When I implement Dice loss, the size of outputs is Batch x Channel x Width x Height while the target is 1-hot encoded as Batch x Width x Height. So I use

_,o = torch.max(outputs,1)

But when call backward(), the error came out:

RuntimeError: there are no graph nodes that require computing gradients

Is that because torch.max is not differentiable? I’m wondering how can I work around it? Or I have to write backpropagation part by myself?

Thanks

smth · September 28, 2017, 2:30am

the max operation is not differentiable. how will you write the back-propagation yourself if it is not differentiable?

qi_chang · September 28, 2017, 2:54pm

Hi Smth,
Thank you for your reply.
I know if torch.max is not differentiable, we cannot write the backward function. But I’m wondering if there is any workaround that do not use torch.max but achieve the same idea.

I think I found maybe I could use torch.nn.Threshold instead.

qi_chang · September 28, 2017, 8:14pm

In fact, I think it’s pretty common use torch.max in loss function.
Like this: https://github.com/mattmacy/torchbiomed/blob/master/torchbiomed/loss.py#L32
If the input size is Batch x ClassNumber x H x W while the target size is Batch x H x W, many applications would use torch.max to find the right label and compare with the target.

Qi

ImgPrcSng · September 28, 2017, 8:48pm

If you are doing an evaluation, There is no need to call backward.
If you are doing training, then you can use the Softmax function - Which is a differentiable approximation to the max function.

qi_chang · September 28, 2017, 9:59pm

Hi ImgPreSng,

Thank you for your reply. But I could not figure out how nn.Softmax could work as torch.max function?
Could you please give some more details? Thanks so much.

For instance, here’s the DICE cost function I have. How can I use softmax replace the max op?

def forward(self, outputs, targets):
    smooth = .00001
    _, o = outputs.max(1)
    iflat = o.view(-1).float()
    tflat = targets.view(-1).float()
    intersection = (iflat * tflat).sum()

    return  1- ((2. * intersection + smooth) /
              (iflat.sum() + tflat.sum() + smooth))

ImgPrcSng · September 29, 2017, 6:26am

My suggestion -
First, you encode your target as a One hot encoding - where the target will be 1 for the correct class index, rest zeroes.
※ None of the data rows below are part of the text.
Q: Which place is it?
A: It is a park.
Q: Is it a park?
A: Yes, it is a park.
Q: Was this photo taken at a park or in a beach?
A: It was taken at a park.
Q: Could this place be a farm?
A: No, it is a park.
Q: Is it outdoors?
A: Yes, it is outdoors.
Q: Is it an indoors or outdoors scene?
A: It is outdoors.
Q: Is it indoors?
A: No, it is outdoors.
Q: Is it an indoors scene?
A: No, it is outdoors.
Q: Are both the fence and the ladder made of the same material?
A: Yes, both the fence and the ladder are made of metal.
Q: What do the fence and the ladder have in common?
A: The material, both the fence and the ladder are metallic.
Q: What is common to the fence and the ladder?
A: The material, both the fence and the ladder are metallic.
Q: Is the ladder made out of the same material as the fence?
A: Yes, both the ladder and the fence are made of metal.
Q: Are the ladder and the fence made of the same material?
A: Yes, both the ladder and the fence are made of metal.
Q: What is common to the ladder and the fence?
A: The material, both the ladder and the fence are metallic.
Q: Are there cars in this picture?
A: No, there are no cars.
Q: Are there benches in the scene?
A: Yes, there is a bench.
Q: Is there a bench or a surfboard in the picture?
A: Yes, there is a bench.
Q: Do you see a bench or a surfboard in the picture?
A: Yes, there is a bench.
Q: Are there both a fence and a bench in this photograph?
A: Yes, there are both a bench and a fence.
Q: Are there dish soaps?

Thus, the target will be of dimension (B x C x H x W) where B - batch, C - Number of classes, H, W - Height and width.

Then you can apply the softmax function to your outputs, which is also of dimension (B x C x H x W).
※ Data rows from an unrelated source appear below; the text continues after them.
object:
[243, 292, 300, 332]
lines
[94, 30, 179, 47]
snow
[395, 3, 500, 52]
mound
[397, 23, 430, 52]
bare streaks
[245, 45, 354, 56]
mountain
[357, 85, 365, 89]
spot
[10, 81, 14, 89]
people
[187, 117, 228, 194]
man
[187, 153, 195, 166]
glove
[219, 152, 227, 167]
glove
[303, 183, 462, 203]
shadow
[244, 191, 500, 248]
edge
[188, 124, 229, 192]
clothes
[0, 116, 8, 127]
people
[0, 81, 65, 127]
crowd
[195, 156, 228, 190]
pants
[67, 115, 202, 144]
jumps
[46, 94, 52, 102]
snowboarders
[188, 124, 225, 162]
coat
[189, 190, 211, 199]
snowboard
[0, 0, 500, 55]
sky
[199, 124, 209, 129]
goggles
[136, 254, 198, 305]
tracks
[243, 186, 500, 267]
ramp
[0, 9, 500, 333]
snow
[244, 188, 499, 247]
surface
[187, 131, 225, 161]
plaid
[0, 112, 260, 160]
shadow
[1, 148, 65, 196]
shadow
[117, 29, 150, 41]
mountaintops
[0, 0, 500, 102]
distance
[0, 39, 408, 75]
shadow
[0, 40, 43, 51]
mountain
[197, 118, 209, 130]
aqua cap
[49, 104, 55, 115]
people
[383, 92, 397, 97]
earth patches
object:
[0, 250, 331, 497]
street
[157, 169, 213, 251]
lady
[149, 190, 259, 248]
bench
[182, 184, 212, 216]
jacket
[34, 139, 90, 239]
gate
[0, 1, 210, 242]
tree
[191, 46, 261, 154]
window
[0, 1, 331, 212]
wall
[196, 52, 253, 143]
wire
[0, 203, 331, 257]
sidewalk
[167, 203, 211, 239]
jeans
Remember to use the negative of this score while minimising. But I am not sure about convergence of this

# Replace outputs.max with this
outputs = outputs.permute(0,2,3,1).contiguous()
outputs = outputs.view(output.numel() // C, C) # ( B x H x W, C)
outputs = torch.nn.Softmax(outputs) #( B x H x W, C), 
# Probabilities over C classes for each Pixel

targets = targets.permute(0,2,3,1).contiguous()
targets = targets.view(targets.numel() // C, C) # ( B x H x W, C)

# Remaining part of code will be same as yours
# Your code considers each class with equal weight. So if you have too much background,
# The loss due to foreground might be overshadowed. Consider weighting the dice_loss
# component of each class separately by taking the sum without flattening and later summing over 
# each class with a weight attached to it.

You should also take a look at NLL_Loss2D for Segmentation Problems - http://pytorch.org/docs/master/nn.html#torch.nn.NLLLoss2d

References

qi_chang · September 29, 2017, 3:29pm

Ahhh, got it. Thanks so much.
Just a minor error here I think:

outputs = torch.nn.Softmax()(outputs)

And you are right, I need to put some weights for such unbalanced data.